Aim of the task
With nothing added and nothing dropped, copy the entire listing.

Data under study

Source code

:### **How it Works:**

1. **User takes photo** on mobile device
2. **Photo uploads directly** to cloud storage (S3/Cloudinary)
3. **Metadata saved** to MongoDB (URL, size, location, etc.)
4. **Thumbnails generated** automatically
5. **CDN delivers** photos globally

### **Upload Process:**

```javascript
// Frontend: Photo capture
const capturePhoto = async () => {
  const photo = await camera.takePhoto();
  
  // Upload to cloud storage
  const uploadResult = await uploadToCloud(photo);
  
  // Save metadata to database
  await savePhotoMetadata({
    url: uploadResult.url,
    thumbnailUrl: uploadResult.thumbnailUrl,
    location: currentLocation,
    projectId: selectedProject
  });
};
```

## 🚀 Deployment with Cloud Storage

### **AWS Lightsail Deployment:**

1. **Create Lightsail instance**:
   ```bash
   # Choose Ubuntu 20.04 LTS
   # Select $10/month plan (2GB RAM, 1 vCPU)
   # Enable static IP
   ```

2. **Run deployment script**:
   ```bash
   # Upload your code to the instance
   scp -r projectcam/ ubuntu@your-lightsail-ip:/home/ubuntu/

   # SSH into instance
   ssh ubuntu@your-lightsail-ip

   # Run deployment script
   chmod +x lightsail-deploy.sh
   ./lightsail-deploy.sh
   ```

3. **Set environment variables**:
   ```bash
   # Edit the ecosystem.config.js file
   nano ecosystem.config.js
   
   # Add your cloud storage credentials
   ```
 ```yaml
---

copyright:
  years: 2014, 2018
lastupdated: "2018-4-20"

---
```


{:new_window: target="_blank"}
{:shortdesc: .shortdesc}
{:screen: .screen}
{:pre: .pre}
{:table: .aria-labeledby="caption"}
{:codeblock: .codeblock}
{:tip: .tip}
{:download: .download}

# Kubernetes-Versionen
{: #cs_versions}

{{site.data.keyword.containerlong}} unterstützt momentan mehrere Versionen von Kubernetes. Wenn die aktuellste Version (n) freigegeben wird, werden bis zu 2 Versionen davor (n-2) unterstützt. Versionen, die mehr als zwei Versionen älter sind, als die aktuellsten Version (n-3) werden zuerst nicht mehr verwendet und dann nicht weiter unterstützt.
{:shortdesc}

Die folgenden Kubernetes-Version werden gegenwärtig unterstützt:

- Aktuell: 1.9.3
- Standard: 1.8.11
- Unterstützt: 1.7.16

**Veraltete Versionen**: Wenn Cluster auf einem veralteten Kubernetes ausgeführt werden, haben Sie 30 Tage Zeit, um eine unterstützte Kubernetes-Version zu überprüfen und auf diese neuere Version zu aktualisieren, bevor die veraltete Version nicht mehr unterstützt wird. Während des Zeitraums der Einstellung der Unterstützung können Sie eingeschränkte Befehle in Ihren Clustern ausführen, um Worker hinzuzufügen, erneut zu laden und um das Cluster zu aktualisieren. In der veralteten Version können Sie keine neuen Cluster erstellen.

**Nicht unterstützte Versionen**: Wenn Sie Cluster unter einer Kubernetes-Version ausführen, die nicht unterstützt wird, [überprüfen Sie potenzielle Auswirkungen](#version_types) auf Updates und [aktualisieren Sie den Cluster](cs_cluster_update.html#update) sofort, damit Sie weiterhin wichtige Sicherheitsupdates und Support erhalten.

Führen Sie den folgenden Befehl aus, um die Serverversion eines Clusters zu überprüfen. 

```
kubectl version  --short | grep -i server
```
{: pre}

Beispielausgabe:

Answer box
Source code

:### **How it Works:**

1. **User takes photo** on mobile device
2. **Photo uploads directly** to cloud storage (S3/Cloudinary)
3. **Metadata saved** to MongoDB (URL, size, location, etc.)
4. **Thumbnails generated** automatically
5. **CDN delivers** photos globally

### **Upload Process:**

```javascript
// Frontend: Photo capture
const capturePhoto = async () => {
  const photo = await camera.takePhoto();
  
  // Upload to cloud storage
  const uploadResult = await uploadToCloud(photo);
  
  // Save metadata to database
  await savePhotoMetadata({
    url: uploadResult.url,
    thumbnailUrl: uploadResult.thumbnailUrl,
    location: currentLocation,
    projectId: selectedProject
  });
};
```

## 🚀 Deployment with Cloud Storage

### **AWS Lightsail Deployment:**

1. **Create Lightsail instance**:
   ```bash
   # Choose Ubuntu 20.04 LTS
   # Select $10/month plan (2GB RAM, 1 vCPU)
   # Enable static IP
   ```

2. **Run deployment script**:
   ```bash
   # Upload your code to the instance
   scp -r projectcam/ ubuntu@your-lightsail-ip:/home/ubuntu/

   # SSH into instance
   ssh ubuntu@your-lightsail-ip

   # Run deployment script
   chmod +x lightsail-deploy.sh
   ./lightsail-deploy.sh
   ```

3. **Set environment variables**:
   ```bash
   # Edit the ecosystem.config.js file
   nano ecosystem.config.js
   
   # Add your cloud storage credentials
   ```
 ```yaml
---

copyright:
  years: 2014, 2018
lastupdated: "2018-4-20"

---
```


{:new_window: target="_blank"}
{:shortdesc: .shortdesc}
{:screen: .screen}
{:pre: .pre}
{:table: .aria-labeledby="caption"}
{:codeblock: .codeblock}
{:tip: .tip}
{:download: .download}

# Kubernetes-Versionen
{: #cs_versions}

{{site.data.keyword.containerlong}} unterstützt momentan mehrere Versionen von Kubernetes. Wenn die aktuellste Version (n) freigegeben wird, werden bis zu 2 Versionen davor (n-2) unterstützt. Versionen, die mehr als zwei Versionen älter sind, als die aktuellsten Version (n-3) werden zuerst nicht mehr verwendet und dann nicht weiter unterstützt.
{:shortdesc}

Die folgenden Kubernetes-Version werden gegenwärtig unterstützt:

- Aktuell: 1.9.3
- Standard: 1.8.11
- Unterstützt: 1.7.16

**Veraltete Versionen**: Wenn Cluster auf einem veralteten Kubernetes ausgeführt werden, haben Sie 30 Tage Zeit, um eine unterstützte Kubernetes-Version zu überprüfen und auf diese neuere Version zu aktualisieren, bevor die veraltete Version nicht mehr unterstützt wird. Während des Zeitraums der Einstellung der Unterstützung können Sie eingeschränkte Befehle in Ihren Clustern ausführen, um Worker hinzuzufügen, erneut zu laden und um das Cluster zu aktualisieren. In der veralteten Version können Sie keine neuen Cluster erstellen.

**Nicht unterstützte Versionen**: Wenn Sie Cluster unter einer Kubernetes-Version ausführen, die nicht unterstützt wird, [überprüfen Sie potenzielle Auswirkungen](#version_types) auf Updates und [aktualisieren Sie den Cluster](cs_cluster_update.html#update) sofort, damit Sie weiterhin wichtige Sicherheitsupdates und Support erhalten.

Führen Sie den folgenden Befehl aus, um die Serverversion eines Clusters zu überprüfen. 

```
kubectl version  --short | grep -i server
```
{: pre}

Beispielausgabe:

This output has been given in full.